The neighborhood's innovative spirit—restaurants constantly opening and closing, high-quality food options, sustainability focus—reflects residents' values and interests. For a house church emphasizing life-sharing and neighbor relationships, Bornheim's community orientation provides fertile ground.
Learning from Loss
Felix's approach to leadership reflects hard-won wisdom. "I used to make things very complicated because we thought that was right for our target group," he admits. "Today I think more like, 'No, let's focus on the basics. We love Jesus, we want to love each other, we want to love people in our environment, and we want to trust that God uses us to reach people in this district with the Holy Spirit's help.'"
This simplified focus extends to team dynamics. Rather than trying to be present at every event or hold every responsibility, Felix intentionally invests in his strengths—shepherding relationships, investing in individuals, providing pastoral care—while encouraging others to use their gifts for tasks that drain him.
"I have a shepherd's heart," he explains. "Meeting with people, investing in people, asking how they're doing, praying for them, offering practical help when they're sick—that flows naturally from me. It doesn't feel like work."
Current Challenges and Opportunities
Together faces the essential challenge of deep community formation. "We need to first focus on strengthening this core," Felix notes. "Not immediately bringing all our friends in when we're not yet a community that really knows, loves, and shares life with each other. That has to grow first."

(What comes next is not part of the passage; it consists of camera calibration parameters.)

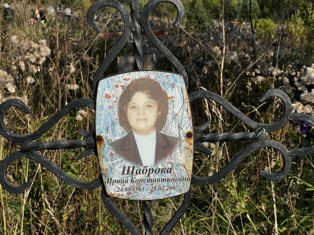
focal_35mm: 77
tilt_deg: -9.3
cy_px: 118
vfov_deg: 19.1
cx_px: 157
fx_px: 698
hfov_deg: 25.3
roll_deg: -2.5
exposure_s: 1/1531
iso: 32
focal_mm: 9
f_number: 2.8
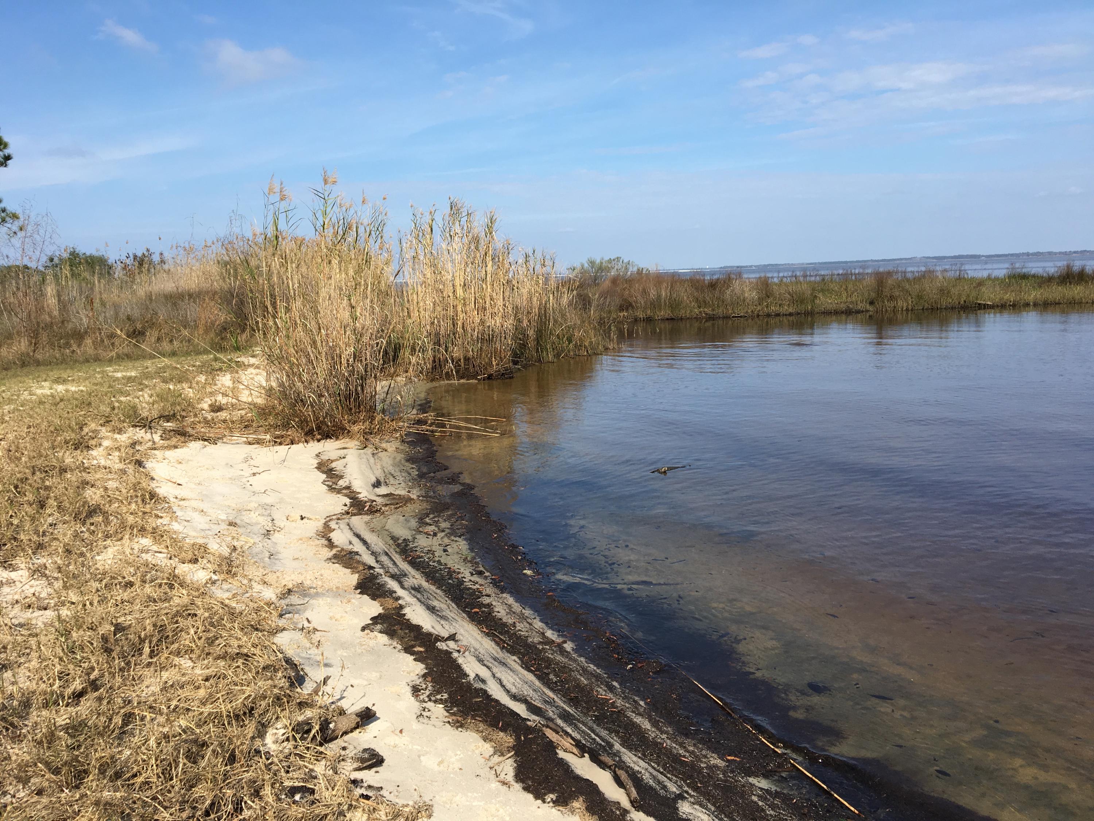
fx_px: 917
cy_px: 410
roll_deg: +2.2
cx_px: 547
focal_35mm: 29
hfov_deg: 61.7
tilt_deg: -10.0
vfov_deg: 48.2
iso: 25
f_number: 2.2
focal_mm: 4.15
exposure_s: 1/1570
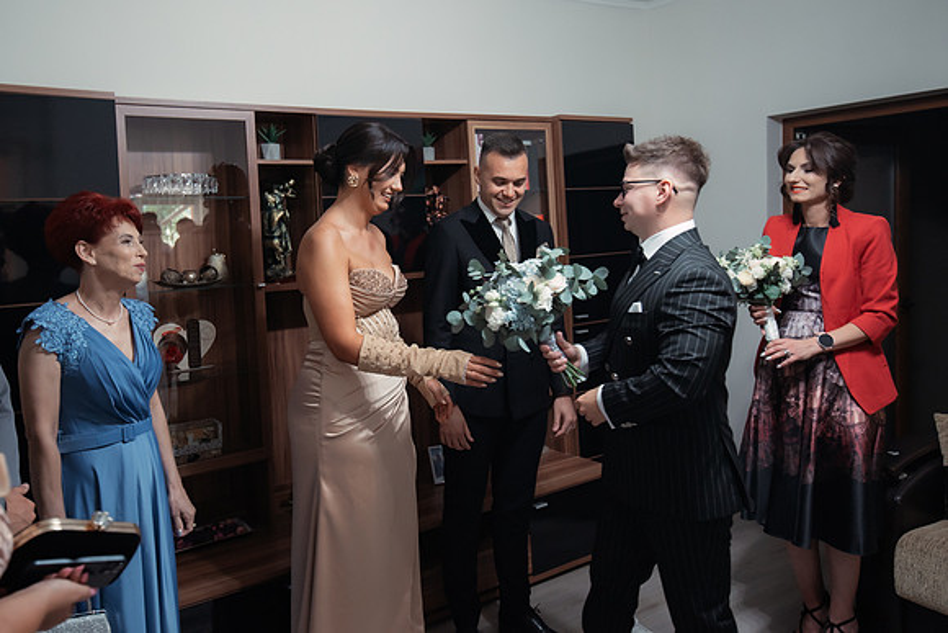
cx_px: 405
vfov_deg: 45.3
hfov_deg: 63.9
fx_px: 755
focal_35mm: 29
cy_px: 270
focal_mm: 25
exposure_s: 1/200
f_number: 2.8
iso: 1600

Developing missional lifestyle Together represents both challenge and opportunity. While Sharmin naturally engages non-believing friends in Gospel conversations, others grew up in Christian environments and need to learn authentic witness. "What does it actually mean to live missionally?" Felix asks. "That's something we definitely need to develop Together."
The team's high motivation encourages Felix. "These are people who really want this and set a very high priority on it. That's incredibly valuable. It can be exhausting when you have team members who are just sort of involved, but this is different."
Partnership and Prayer
Felix's support network reflects both formal and organic relationships. Kelly and Bodo from SüdProjekt provide crucial friendship and guidance, particularly after supporting him through Nordstern's difficult closure. Phillip Glickman serves as Together's liaison within SüdProjekt's house church network.

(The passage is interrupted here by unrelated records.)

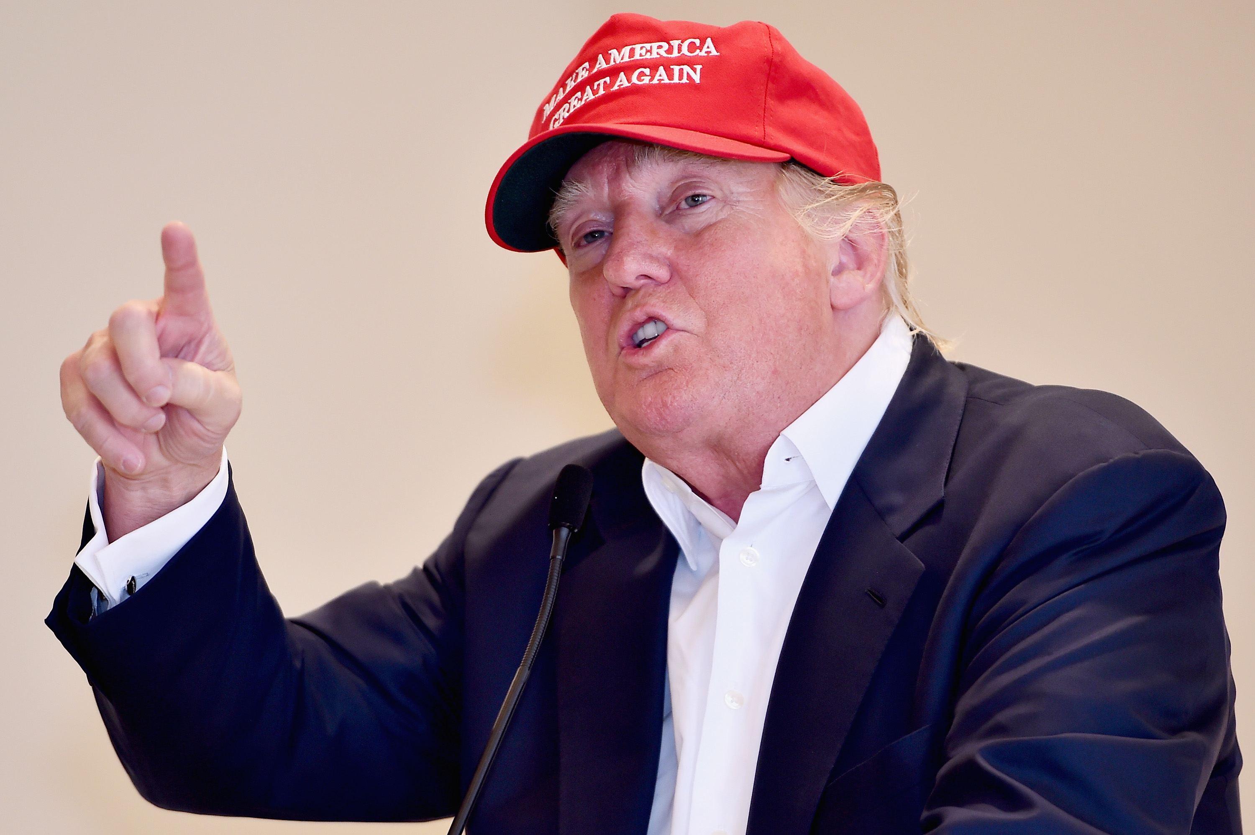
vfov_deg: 6.9
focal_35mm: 200
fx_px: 6968
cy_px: 418
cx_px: 628
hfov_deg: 10.3
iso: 1000
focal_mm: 200
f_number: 2.8
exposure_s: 1/500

"I don't have formal support structures or fundraising needs since we don't require finances currently," Felix explains. "But prayer support would be incredibly valuable—having partners who pray specifically for our house church because God has laid it on their hearts."
Current Prayer Needs:
Strong core team formation that maintains outward mission focus
Wisdom to develop authentic missional lifestyle Together as community
Healthy balance between Felix's social work career and ministry investment
Natural Gospel conversations emerging from authentic neighbor relationships
Protection from identity issues and pride that can hinder ministry effectiveness
Partnership Opportunities:
Prayer partnerships with regular updates and mutual intercession
Networking relationships with other house church leaders and planters
Learning exchanges about Family on Mission models and implementation
Encouragement for bi-vocational ministry approaches
Support for SüdProjekt's broader house church network
"My most important prayer request is that we form a strong core for this house church that also develops and lives a strong outward focus," Felix shares. "That we grow Together and learn to have a missional lifestyle as a community, as a family community that intensely shares life with each other."
Through honest vulnerability about both failure and hope, Felix demonstrates that Gospel community can emerge from loss, that simple faithfulness often produces more fruit than complex strategies, and that God's grace transforms even our most painful endings into beautiful new beginnings.